- **OBJETIVO DEL EJERCICIO**
Prosigue con el texto sobre la oración sacramental a partir de su última frase.

***** FRAGMENTO SELECCIONADO

Realmente no sé qué fue lo que pensaron otras personas durante aquella prolongada oración sacramental, sin embargo, la experiencia me conmovió enormemente. Mi amigo Brett Sanders una vez me comentó que en momentos como ése aprendemos bastante en cuanto a la Expiación del Salvador. Las oraciones sacramentales deben ofrecerse palabra por palabra, y el obispo tiene la responsabilidad de verificar que el texto sea leído sin equivocaciones. ¿Qué sucedió, entonces, cuando ese joven se equivocó? ¿Fue suplantado, ridiculizado o rechazado? No, no es así como actúa el Salvador. ¿Pero acaso el obispo sencillamente desechó el problema? No, no podía hacerlo, ya que el Señor requiere que esas oraciones sean pronunciadas a la perfección.

**********
***** LISTADO DE DATOS

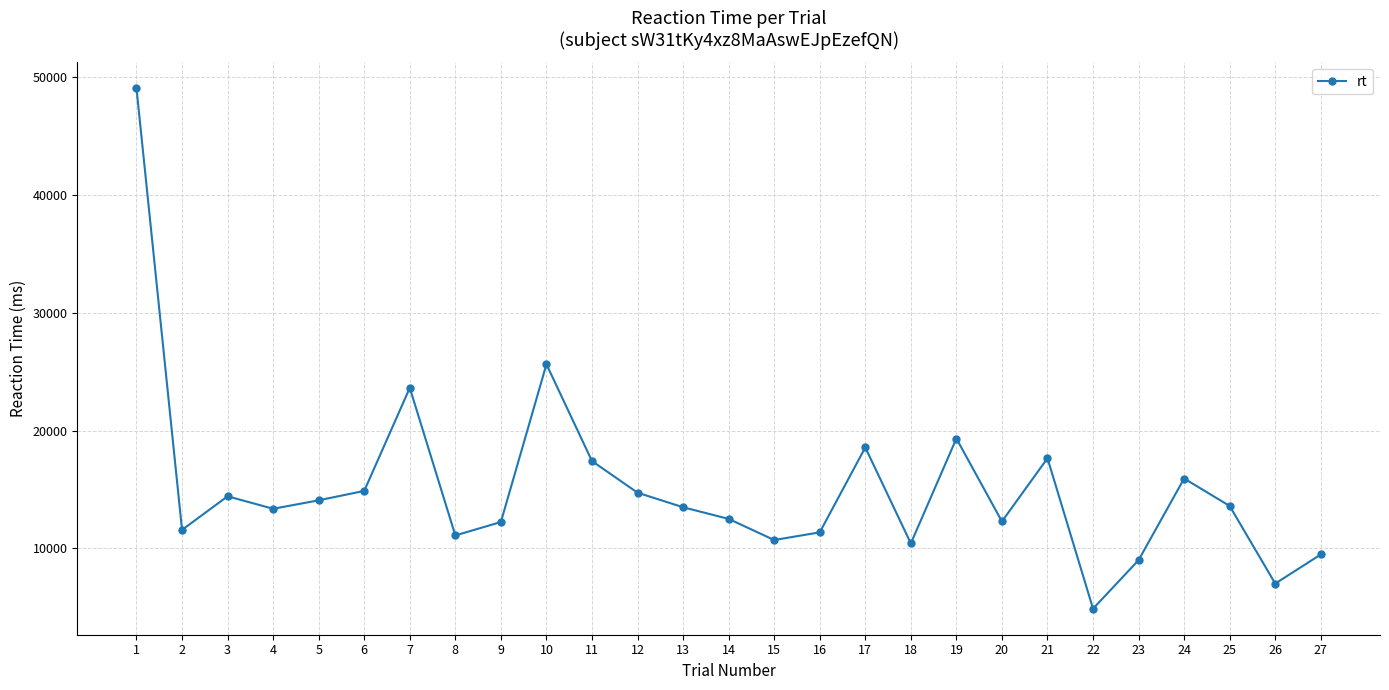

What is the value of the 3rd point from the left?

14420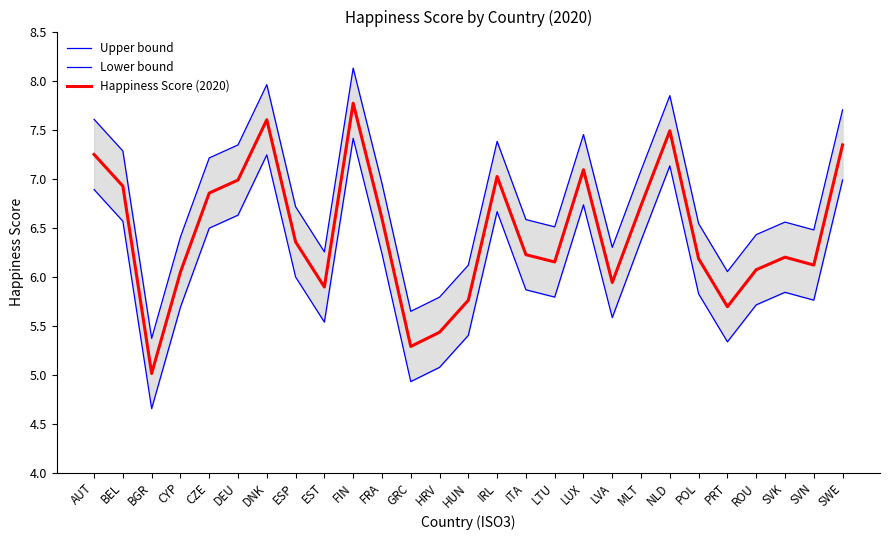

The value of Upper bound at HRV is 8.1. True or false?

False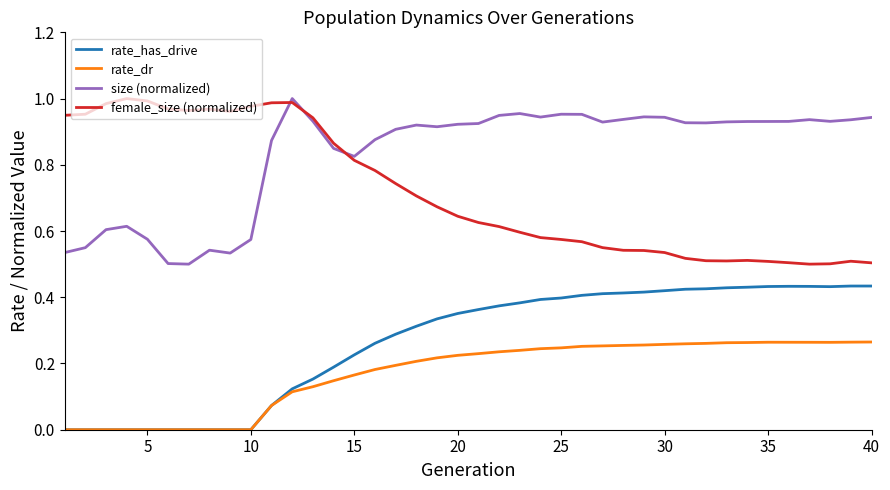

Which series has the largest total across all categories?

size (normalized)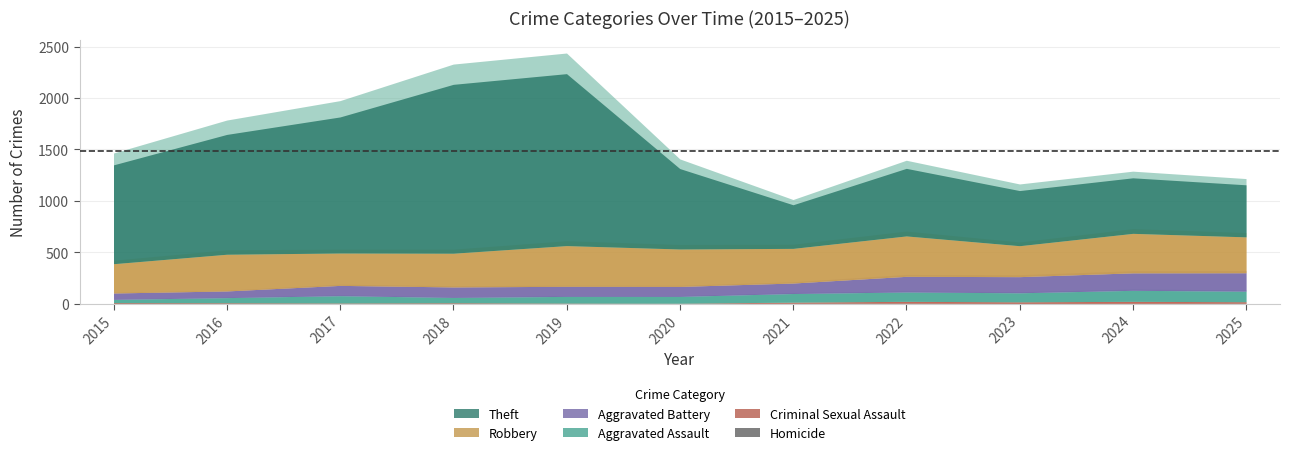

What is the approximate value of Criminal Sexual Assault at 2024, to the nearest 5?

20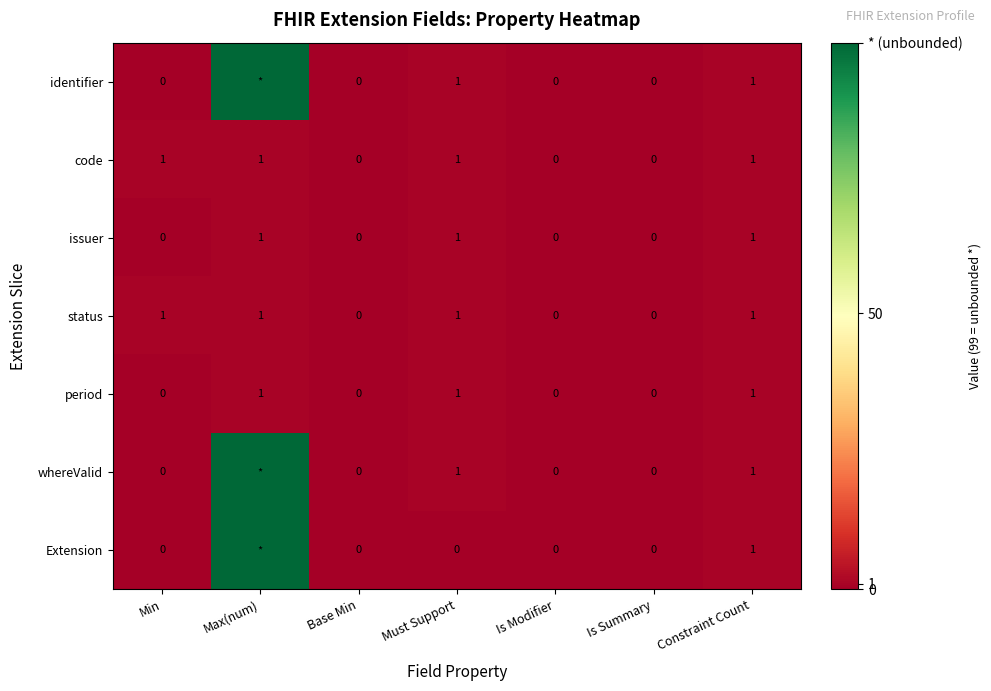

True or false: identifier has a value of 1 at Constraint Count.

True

**********

- **RESPUESTA AL EJERCICIO**
Si la ley de la justicia fuera la única que se aplicara, el más mínimo tropiezo, apenas una equivocación en una palabra, descalificaría hasta al mejor intencionado poseedor del sacerdocio. Afortunadamente, la ley de la misericordia también se aplica. Aun cuando las oraciones sacramentales tenían que ser leídas de forma perfecta, y eso era algo para lo cual no había excepción alguna, al presbítero se le dio una segunda oportunidad y una tercera—tantas como fueran necesarias. No había una trampilla que se abriera y lo arrojara a una celda. El obispo sólo le hizo una seña con la cabeza y el joven poseedor del sacerdocio comenzó de nuevo hasta que leyó la oración debidamente. No importa cuántos errores hubiera cometido y corregido en el proceso, el resultado final fue perfecto y aceptable.

Dios, al igual que el obispo, no puede hacer excepciones a la norma de que un día lleguemos a ser perfectos (véase Mateo 5:48; 3 Nefi 12:48), pero sí puede darnos muchas oportunidades de volver a empezar. Así como al joven presbítero, a todos se nos concede el tiempo que necesitemos para corregir nuestros errores. La perfección es nuestra meta de largo plazo, pero, por el momento, el objetivo es progresar en esa dirección: un progreso constante que sólo es posible gracias a la continua Expiación.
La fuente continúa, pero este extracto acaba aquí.